• [取り組む課題]
• 1. 動物モデルについての文章で、ヌードマウスに他種の動物の組織を移植しても拒否反応が起きない理由は何ですか。
• 2. 動物モデルについての文章を、最後の文の後から書き継いでください。

• [抽出テキスト]
────────────────────

院長のへんちき論(豊橋の心療内科より)

毎日、話題が跳びます。テーマは哲学から女性アイドルまで拡散します。たまにはキツいことを言うかもしれません。

動物モデル

2013-03-26 00:22:41 | 学術
 実験動物として有名なのは、ヌードマウスである。このマウスは毛がないからそう呼ばれるのだが、毛がないことがこのマウスの特徴ではない。

 このマウスには免疫機構がない。だから、無菌室で育てなくてはならない。免疫機構がないから、他種の動物の組織を移植しても拒否反応を起こさない。そのため、がん細胞を移植して観察することができる。

 ほかに私が知っている動物モデルに、キンドリングマウスがある。このマウスは、空中に放り上げると、てんかん発作を起こす。このマウスに、抗てんかん薬を投与すると、一回放り上げても発作を起こさなくなる。この性質を利用して、何回放り上げるとてんかん発作を起こすかによって、発作を起こす閾値が計測できるようになった。

 私の恩師、故青木久生先生は、家系的に高血圧症を起こすラットを開発した。このラットによって高血圧症の治療が格段に進歩した。青木先生はこのラットによって世界的に知られ、このラットは青木ラットと呼ばれている。

────────────────────

(収集した記録)
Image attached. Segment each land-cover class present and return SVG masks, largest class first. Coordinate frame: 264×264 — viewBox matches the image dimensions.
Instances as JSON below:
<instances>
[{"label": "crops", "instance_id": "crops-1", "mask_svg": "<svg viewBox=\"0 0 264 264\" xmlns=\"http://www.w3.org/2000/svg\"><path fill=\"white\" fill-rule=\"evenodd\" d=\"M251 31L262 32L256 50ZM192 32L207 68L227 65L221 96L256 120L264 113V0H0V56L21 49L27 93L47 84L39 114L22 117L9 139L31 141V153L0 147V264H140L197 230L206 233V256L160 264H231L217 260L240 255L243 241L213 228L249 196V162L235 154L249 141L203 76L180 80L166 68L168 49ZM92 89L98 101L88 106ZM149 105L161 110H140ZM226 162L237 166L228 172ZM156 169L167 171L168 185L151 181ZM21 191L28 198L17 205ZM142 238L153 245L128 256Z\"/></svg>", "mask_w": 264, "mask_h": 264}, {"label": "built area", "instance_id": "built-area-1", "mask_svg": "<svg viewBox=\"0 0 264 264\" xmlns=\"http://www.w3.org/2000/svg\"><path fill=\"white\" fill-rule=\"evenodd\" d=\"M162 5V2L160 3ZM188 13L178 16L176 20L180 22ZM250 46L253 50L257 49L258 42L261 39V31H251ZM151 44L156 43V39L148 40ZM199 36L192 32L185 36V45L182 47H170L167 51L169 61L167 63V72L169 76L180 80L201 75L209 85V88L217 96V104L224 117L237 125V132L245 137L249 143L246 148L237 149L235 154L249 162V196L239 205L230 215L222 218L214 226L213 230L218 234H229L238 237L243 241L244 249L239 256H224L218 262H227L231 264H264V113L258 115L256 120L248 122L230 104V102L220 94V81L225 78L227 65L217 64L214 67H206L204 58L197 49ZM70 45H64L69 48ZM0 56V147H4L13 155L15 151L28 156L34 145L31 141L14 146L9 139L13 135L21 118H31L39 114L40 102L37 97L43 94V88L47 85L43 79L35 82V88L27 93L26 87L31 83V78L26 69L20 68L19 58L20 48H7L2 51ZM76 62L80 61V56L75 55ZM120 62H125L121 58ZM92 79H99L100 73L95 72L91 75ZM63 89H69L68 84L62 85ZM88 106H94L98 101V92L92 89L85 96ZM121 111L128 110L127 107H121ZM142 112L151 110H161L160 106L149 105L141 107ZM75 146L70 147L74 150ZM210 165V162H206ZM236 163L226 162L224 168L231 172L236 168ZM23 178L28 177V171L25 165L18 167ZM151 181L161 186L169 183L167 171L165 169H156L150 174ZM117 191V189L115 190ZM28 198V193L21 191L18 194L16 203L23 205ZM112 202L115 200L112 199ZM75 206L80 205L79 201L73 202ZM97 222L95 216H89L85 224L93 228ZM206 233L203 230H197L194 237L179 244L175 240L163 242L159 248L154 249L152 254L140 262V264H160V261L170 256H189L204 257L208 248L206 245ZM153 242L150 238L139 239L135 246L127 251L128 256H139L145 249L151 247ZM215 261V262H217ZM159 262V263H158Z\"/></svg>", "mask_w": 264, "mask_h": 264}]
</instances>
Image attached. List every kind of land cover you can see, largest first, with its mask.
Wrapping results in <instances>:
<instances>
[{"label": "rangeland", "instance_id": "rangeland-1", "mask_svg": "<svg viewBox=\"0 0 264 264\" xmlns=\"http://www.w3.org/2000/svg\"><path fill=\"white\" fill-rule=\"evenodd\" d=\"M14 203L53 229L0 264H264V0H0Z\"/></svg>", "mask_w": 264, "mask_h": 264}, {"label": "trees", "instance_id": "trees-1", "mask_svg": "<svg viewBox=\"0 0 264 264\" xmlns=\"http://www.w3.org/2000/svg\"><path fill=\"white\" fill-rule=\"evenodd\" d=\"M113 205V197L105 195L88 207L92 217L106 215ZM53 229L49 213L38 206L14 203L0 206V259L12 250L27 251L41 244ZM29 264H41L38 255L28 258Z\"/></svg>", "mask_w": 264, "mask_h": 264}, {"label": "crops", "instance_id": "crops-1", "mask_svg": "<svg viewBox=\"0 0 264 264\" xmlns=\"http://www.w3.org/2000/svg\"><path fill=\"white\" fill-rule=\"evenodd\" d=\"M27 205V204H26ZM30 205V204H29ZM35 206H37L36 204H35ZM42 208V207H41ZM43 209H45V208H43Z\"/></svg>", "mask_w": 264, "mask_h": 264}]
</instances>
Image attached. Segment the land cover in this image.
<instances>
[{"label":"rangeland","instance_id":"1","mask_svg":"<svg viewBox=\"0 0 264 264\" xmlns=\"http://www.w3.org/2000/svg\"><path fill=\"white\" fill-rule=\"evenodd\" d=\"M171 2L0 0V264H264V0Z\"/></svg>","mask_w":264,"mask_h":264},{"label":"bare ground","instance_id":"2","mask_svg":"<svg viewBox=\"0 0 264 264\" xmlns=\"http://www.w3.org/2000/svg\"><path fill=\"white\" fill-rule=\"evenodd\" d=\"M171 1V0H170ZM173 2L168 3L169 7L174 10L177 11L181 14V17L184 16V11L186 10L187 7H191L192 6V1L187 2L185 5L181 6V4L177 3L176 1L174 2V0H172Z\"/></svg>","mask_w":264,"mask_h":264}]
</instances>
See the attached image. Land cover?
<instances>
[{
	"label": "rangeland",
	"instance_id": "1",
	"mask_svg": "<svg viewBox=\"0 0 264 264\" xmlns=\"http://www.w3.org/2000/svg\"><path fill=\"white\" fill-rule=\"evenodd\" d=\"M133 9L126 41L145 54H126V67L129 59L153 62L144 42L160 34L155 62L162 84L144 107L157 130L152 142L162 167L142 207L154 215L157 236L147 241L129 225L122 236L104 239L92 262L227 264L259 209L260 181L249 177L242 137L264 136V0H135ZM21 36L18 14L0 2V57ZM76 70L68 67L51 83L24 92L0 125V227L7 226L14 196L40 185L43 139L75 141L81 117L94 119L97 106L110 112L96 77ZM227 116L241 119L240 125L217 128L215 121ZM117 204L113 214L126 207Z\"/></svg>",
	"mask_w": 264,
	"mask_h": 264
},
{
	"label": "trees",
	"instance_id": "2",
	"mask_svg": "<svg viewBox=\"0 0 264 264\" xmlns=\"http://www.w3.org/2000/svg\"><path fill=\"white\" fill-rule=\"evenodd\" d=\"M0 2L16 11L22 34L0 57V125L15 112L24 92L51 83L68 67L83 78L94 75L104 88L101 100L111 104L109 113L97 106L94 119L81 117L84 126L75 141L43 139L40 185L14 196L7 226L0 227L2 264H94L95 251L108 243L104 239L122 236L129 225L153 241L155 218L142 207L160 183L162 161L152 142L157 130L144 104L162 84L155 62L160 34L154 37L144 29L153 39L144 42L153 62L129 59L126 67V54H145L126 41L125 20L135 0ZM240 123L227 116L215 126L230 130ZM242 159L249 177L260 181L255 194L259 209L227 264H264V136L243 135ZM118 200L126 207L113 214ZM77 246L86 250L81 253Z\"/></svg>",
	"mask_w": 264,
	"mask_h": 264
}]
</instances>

────────────────────

• [解答一覧]
• 1. ヌードマウスには免疫機構がないからです。

• 2.
 東大の精神医学グループは、猿で統合失調症のモデルを作った。覚せい剤中毒者がしばしば統合失調症のような症状を呈することから、猿に覚せい剤を注射し続け、猿が一見、慢性の統合失調症のようになるようにして観察した。しかし、この猿は本当に統合失調症になったのか証明できなかった。青木ラットのように遺伝しないから、その都度覚せい剤を投与しなければならず、現在ではこのような猿を作っているとは聞かない。

 私が20代のころ、マウスでうつ病モデルを作ろうと一生懸命になっている先生がM大にいた。彼はマウスを輪の中で強制的に走らせ続け、マウスにストレスを与えた。だが、私はこの努力はうまくいかないだろうと思った。なぜならば、うつ病はストレスだけが原因ではないから。もう一つは、マウスを走らせ続けることが必ずしもストレスになるとは限らないから。

 4,5年でその先生は、うつ病マウスを作るのを諦めた。あれから30年以上、うつ病マウスはまだできていない。そして、うつ病マウスを作ろうとしていた先生が昔いたことを、もう誰も知らない。